LOS ANGELES - The American Civil Liberties Union announced today that it will oppose the nomination of Judge Samuel A. Alito, Jr. to replace Justice Sandra Day O'Connor on the United States Supreme Court.
"At a time when our president has claimed unprecedented authority to spy on Americans and jail terrorism suspects indefinitely, America needs a Supreme Court justice who will uphold our precious civil liberties," said ACLU Executive Director Anthony D. Romero. "Unfortunately, Judge Alito's record shows a willingness to support government actions that abridge individual freedoms."
Throughout his career, Judge Alito has promoted an expansive view of executive authority and a limited view of the judicial role in curbing abuses of that authority. Two years ago, Justice O'Connor eloquently expressed what is at stake in these critical times when she wrote: "A state of war is not a blank check for the president when it comes to the rights of the nation's citizens."
Romero also noted that Judge Alito has written a series of troubling decisions on race, religion, and reproductive rights while sitting on the federal appeals court. These are precisely the issues in which Justice O'Connor often cast a critical swing vote on a closely divided Supreme Court.
"Issues like affirmative action, immigrants rights, gun violence and reproductive freedom are of vital importance to Californians and may very well wind up before the Supreme Court in the near future" said Ramona Ripston, executive director of the ACLU of Southern California. "Samuel Alito does not have a good record on these and other important issues. If appointed to the Court he could seriously damage the freedoms we have all come to expect."

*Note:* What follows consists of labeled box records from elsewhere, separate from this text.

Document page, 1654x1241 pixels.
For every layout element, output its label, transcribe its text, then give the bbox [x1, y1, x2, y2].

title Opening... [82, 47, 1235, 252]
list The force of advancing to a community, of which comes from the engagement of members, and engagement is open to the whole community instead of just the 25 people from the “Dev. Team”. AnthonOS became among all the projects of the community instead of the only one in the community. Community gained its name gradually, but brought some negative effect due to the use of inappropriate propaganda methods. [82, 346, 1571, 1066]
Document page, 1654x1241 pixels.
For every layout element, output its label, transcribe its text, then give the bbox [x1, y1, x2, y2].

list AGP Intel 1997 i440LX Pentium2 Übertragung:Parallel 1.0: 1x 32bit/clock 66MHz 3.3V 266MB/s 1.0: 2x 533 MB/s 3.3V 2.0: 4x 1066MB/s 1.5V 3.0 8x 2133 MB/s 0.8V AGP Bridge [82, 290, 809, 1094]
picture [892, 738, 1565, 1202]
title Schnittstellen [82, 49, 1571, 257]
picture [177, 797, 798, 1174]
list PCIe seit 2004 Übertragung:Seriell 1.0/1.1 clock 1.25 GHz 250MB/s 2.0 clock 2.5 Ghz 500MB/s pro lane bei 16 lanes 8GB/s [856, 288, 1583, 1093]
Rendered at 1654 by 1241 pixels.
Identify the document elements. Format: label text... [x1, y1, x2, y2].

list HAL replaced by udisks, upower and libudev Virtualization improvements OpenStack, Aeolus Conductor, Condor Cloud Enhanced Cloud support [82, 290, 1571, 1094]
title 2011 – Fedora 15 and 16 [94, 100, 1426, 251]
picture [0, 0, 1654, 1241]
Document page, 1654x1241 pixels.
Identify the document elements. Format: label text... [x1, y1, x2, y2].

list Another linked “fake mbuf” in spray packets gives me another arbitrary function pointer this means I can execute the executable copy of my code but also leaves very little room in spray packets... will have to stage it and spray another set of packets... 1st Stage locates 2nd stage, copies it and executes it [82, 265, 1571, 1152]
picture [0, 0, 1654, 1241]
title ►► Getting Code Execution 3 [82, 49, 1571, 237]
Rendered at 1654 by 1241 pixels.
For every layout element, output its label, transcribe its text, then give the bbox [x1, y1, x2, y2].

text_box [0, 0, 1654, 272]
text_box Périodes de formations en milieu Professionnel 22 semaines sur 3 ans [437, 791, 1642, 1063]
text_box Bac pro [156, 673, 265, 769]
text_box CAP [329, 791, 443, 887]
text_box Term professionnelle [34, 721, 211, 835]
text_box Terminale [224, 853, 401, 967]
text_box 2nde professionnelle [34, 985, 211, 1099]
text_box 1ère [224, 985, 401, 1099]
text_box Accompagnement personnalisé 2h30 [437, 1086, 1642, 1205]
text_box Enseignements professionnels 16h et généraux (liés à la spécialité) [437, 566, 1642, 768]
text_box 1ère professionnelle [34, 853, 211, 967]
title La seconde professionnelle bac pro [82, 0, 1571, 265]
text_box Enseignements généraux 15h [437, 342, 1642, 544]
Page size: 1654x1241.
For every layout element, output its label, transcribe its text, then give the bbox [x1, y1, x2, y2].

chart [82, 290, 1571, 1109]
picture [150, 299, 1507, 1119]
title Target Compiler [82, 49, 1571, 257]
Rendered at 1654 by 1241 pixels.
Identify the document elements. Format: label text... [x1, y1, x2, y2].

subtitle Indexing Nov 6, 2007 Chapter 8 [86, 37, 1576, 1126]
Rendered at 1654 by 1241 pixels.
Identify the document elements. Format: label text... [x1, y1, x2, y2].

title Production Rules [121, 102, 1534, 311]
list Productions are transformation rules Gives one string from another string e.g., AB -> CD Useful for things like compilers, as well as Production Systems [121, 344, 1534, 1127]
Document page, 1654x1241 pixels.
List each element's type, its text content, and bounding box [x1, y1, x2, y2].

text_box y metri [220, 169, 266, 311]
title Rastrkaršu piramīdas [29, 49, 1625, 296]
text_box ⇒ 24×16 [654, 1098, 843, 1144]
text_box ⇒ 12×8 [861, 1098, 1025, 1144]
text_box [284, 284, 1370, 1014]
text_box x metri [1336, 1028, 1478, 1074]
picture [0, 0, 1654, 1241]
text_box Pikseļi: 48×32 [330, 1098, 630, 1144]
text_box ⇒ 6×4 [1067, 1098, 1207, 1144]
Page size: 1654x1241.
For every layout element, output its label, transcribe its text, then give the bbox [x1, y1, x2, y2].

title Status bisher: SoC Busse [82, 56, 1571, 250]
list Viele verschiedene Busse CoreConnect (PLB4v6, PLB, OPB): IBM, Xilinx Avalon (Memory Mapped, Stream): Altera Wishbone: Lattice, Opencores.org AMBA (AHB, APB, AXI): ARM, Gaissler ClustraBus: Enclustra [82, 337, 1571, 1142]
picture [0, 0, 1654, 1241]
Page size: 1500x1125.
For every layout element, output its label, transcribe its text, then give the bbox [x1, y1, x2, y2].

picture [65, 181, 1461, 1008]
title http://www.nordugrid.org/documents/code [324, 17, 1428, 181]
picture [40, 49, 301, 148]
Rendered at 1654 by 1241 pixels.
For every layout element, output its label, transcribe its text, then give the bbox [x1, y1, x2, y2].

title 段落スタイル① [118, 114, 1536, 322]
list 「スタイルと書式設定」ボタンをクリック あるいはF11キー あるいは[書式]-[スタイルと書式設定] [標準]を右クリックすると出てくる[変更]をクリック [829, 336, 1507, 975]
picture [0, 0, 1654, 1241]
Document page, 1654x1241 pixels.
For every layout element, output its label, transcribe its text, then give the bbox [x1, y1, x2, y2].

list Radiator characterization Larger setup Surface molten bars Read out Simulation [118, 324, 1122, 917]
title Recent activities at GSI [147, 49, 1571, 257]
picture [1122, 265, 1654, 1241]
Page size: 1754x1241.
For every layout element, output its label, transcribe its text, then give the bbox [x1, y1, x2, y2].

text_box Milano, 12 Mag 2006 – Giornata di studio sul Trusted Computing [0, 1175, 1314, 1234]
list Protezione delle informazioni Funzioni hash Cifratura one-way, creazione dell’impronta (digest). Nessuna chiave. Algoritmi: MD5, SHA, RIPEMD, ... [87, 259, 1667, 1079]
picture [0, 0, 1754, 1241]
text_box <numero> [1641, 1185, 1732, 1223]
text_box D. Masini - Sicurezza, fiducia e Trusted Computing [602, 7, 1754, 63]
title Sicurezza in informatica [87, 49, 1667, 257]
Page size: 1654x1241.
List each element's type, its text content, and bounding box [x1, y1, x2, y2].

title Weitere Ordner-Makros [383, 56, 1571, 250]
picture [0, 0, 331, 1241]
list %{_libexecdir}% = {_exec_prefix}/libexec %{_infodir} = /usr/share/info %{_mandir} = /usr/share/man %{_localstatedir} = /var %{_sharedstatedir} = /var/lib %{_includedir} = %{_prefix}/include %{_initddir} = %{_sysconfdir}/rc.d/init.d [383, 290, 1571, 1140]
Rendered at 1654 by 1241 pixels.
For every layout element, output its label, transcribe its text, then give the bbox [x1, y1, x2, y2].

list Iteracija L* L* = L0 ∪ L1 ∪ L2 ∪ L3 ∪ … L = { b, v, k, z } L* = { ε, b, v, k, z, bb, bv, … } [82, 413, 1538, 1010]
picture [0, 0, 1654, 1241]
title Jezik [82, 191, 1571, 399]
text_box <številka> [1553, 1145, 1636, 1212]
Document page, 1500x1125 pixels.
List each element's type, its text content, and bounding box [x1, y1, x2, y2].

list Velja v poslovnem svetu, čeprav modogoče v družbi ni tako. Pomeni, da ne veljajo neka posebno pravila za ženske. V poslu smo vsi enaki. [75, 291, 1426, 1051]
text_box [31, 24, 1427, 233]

The ACLU vote came after a special meeting of its 83-member national board this weekend, which has voted to oppose only two nominees in its 86-year history: Justice William Rehnquist (in his initial nomination to the Court) and former Solicitor General and law professor Robert Bork.
In December, the ACLU issued a 68-page report summarizing Judge Alito's record on civil liberties and civil rights. The ACLU sent the report along with a letter expressing "deep concern" to Senate Judiciary Committee Chairman Arlen Specter and ranking member Patrick Leahy, urging the committee to conduct a thorough review of Judge Alito's record.
The ACLU, founded in 1920, participates in more cases before the Supreme Court than anyone besides the U.S. government itself.